July 20, 2018
Volume 7 Issue 3
Japan Leads in OEM Genuine Oil Consumption
Use of genuine engine oils varies greatly across the Asia-Pacific region, analysts said during a recent industry conference, with operators of Japanese vehicles more likely to use automaker-branded oils.
In 2017, global genuine oil consumption was about 1 million tons and accounted for 10 percent to 20 percent of the global passenger car motor oil market. Speaking at the ICIS Asian Base Oils & Lubricants Conference in Singapore last month, Milind Phadke, director for energy at Kline & Co. consultancy, said genuine oils accounted for 75 percent of passenger car oils demand in Japan in 2017, the highest rate in the region.
“In Japan, OEMs are held in high regard, and consumers are very loyal and use [genuine oils] beyond the warranty period,” he said.
“India and China are catching up with about 10 percent to 15 percent, but Indonesia’s penetration is higher with about 30 percent due to the dominance of Japanese OEMs in the market,” he added.
“There is a trend that [four-wheel vehicle] OEMs see OEM lubes and parts as good business from a margin point of view. Especially when the population base is already large,” PT Federal Karyatama CEO Patrick Adhiatmadja said. Jakarta-based FKT has agreed to be purchased by ExxonMobil.

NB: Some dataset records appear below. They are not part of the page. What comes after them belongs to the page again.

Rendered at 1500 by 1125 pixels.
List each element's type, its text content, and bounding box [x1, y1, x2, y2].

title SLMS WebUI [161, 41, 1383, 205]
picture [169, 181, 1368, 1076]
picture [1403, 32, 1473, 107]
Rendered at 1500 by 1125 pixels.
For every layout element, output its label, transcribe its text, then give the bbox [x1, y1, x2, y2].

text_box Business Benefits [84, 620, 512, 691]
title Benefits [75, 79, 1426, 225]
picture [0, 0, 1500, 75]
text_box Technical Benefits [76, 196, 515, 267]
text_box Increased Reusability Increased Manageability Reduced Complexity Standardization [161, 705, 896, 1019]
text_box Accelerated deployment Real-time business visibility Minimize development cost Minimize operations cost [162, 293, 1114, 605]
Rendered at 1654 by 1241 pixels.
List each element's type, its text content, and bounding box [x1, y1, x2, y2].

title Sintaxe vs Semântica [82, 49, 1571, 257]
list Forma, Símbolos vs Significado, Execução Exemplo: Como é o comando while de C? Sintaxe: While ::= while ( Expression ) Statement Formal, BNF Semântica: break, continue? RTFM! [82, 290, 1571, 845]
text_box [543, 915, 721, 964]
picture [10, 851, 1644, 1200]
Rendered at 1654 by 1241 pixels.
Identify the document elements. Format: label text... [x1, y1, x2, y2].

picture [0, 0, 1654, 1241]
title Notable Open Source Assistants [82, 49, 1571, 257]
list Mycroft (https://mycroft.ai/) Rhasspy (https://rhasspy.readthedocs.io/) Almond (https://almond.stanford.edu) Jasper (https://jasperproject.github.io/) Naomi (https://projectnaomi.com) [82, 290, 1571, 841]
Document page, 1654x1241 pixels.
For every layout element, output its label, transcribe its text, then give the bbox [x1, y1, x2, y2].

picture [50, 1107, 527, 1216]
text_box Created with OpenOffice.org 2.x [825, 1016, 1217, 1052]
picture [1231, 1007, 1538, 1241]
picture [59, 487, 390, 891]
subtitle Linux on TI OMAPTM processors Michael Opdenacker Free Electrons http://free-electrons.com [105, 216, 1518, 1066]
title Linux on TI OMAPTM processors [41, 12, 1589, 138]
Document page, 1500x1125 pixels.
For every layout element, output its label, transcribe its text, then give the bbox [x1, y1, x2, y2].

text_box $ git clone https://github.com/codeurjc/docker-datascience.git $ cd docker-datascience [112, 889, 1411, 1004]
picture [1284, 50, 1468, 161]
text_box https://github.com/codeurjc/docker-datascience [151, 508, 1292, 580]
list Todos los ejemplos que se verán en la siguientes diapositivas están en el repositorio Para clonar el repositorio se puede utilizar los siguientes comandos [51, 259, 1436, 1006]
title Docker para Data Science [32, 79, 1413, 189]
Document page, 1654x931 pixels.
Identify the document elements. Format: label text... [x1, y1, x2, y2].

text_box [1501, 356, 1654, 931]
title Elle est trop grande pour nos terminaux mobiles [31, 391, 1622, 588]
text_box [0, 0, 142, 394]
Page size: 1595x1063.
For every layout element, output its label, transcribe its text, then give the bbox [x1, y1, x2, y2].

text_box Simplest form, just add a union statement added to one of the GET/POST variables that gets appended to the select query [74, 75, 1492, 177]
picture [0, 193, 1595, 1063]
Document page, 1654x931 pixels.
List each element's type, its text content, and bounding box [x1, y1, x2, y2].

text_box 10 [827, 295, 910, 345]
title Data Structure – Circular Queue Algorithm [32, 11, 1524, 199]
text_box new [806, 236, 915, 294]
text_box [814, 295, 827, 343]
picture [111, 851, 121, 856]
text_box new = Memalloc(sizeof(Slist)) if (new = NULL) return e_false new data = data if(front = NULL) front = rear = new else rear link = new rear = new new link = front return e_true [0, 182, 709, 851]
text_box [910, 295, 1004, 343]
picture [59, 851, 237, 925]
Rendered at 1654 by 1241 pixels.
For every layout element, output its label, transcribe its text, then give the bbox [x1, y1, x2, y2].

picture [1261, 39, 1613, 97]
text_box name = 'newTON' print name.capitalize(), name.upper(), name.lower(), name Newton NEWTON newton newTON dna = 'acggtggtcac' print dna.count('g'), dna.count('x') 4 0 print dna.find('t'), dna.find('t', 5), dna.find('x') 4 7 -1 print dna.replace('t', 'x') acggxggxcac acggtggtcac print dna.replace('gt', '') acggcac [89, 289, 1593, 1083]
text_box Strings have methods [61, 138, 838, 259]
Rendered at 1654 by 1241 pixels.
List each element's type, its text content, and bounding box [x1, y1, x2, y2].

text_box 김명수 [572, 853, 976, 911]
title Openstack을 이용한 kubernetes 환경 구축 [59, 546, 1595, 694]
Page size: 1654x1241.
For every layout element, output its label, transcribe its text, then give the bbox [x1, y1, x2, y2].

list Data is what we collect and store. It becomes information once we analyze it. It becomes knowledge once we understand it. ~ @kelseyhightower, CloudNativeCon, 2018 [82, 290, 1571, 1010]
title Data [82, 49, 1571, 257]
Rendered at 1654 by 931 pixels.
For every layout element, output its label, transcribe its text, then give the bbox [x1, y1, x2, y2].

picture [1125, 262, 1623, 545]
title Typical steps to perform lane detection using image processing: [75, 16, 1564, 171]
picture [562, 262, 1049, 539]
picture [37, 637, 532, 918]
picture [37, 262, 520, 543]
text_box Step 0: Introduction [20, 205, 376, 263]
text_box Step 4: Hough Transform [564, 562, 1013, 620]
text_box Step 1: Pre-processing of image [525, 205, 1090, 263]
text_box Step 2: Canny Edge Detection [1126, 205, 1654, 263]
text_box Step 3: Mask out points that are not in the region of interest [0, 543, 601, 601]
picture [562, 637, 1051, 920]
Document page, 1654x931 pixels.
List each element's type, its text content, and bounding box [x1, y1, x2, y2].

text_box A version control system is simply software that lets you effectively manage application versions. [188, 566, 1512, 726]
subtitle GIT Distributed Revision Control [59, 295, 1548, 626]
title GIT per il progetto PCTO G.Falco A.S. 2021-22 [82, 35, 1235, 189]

“As an independent lube player, this trend is certainly not encouraging,” he added. However, the impact of genuine oils on the four-wheel vehicle market is not as severe as on the two-wheel market, because authorized four-wheel vehicle workshops still carry non-OEM lubricants, he said. Japanese automakers have lower viscosity 0W-8, 0W-12, 0W-16 and higher viscosity index genuine oils.
American and European original equipment manufacturers supply and recommend 5W-30 engine oils for turbocharged engines with gasoline direct injection and oils with viscosity grades of 0W-20 and lower for other internal combustion engines.
In developing markets in Asia, “consumers tend to return to dealerships for service as this may be their first and only vehicle. The vehicle is seen as a major investment and status symbol, and the service market tends to be inconsistent and poorly equipped,” said Phadke.
In mature markets, “consumers use service shops like quick lubes or independent workshops and may even [perform their own oil changes] if local labor rates are higher,” he added. Service shops are usually chain workshops, and automakers will usually focus on services for new vehicles.
Apart from new vehicle sales, culture and regulations can also be a driver of genuine oil consumption.
“[Japan has] a strong cultural loyalty that drives consumers to return to dealerships for maintenance and service. Even consumers who have gone to an independent workshop for maintenance continue to use genuine oils for their older vehicles,” he said.
In contrast, Chinese consumers focus on value. “Customers leave dealership workshops when the warranty ends, and with new regulations protecting owners, many are heading to IWS and Fast-Fit channels,” he said.
In countries like India and Indonesia, new vehicle warranty rules often require owners to return to dealership workshops for maintenance and service.
Kline expects global genuine oil consumption to grow by a compound annual growth rate of 4 percent through 2022. Last year, the top five suppliers of genuine oils were Toyota, Renault-Nissan-Mitsubishi, GM, Ford and Honda. Toyota accounted for more than 20 percent of global genuine oil volume in 2017, according to a Kline news release.
“Genuine oil is forecast to outpace PCMO growth, and there is a market for [genuine oil in the] heavy-duty vehicles and motorcycle segments,” said Phadke.
Growth in developing markets like Indonesia and India will come from customer loyalty and from new vehicle sales in mature markets. Also, vehicle subscription services – where maintenance and insurance may be bundled as a package – and ride-sharing fleet services will increase demand for genuine oils, he added.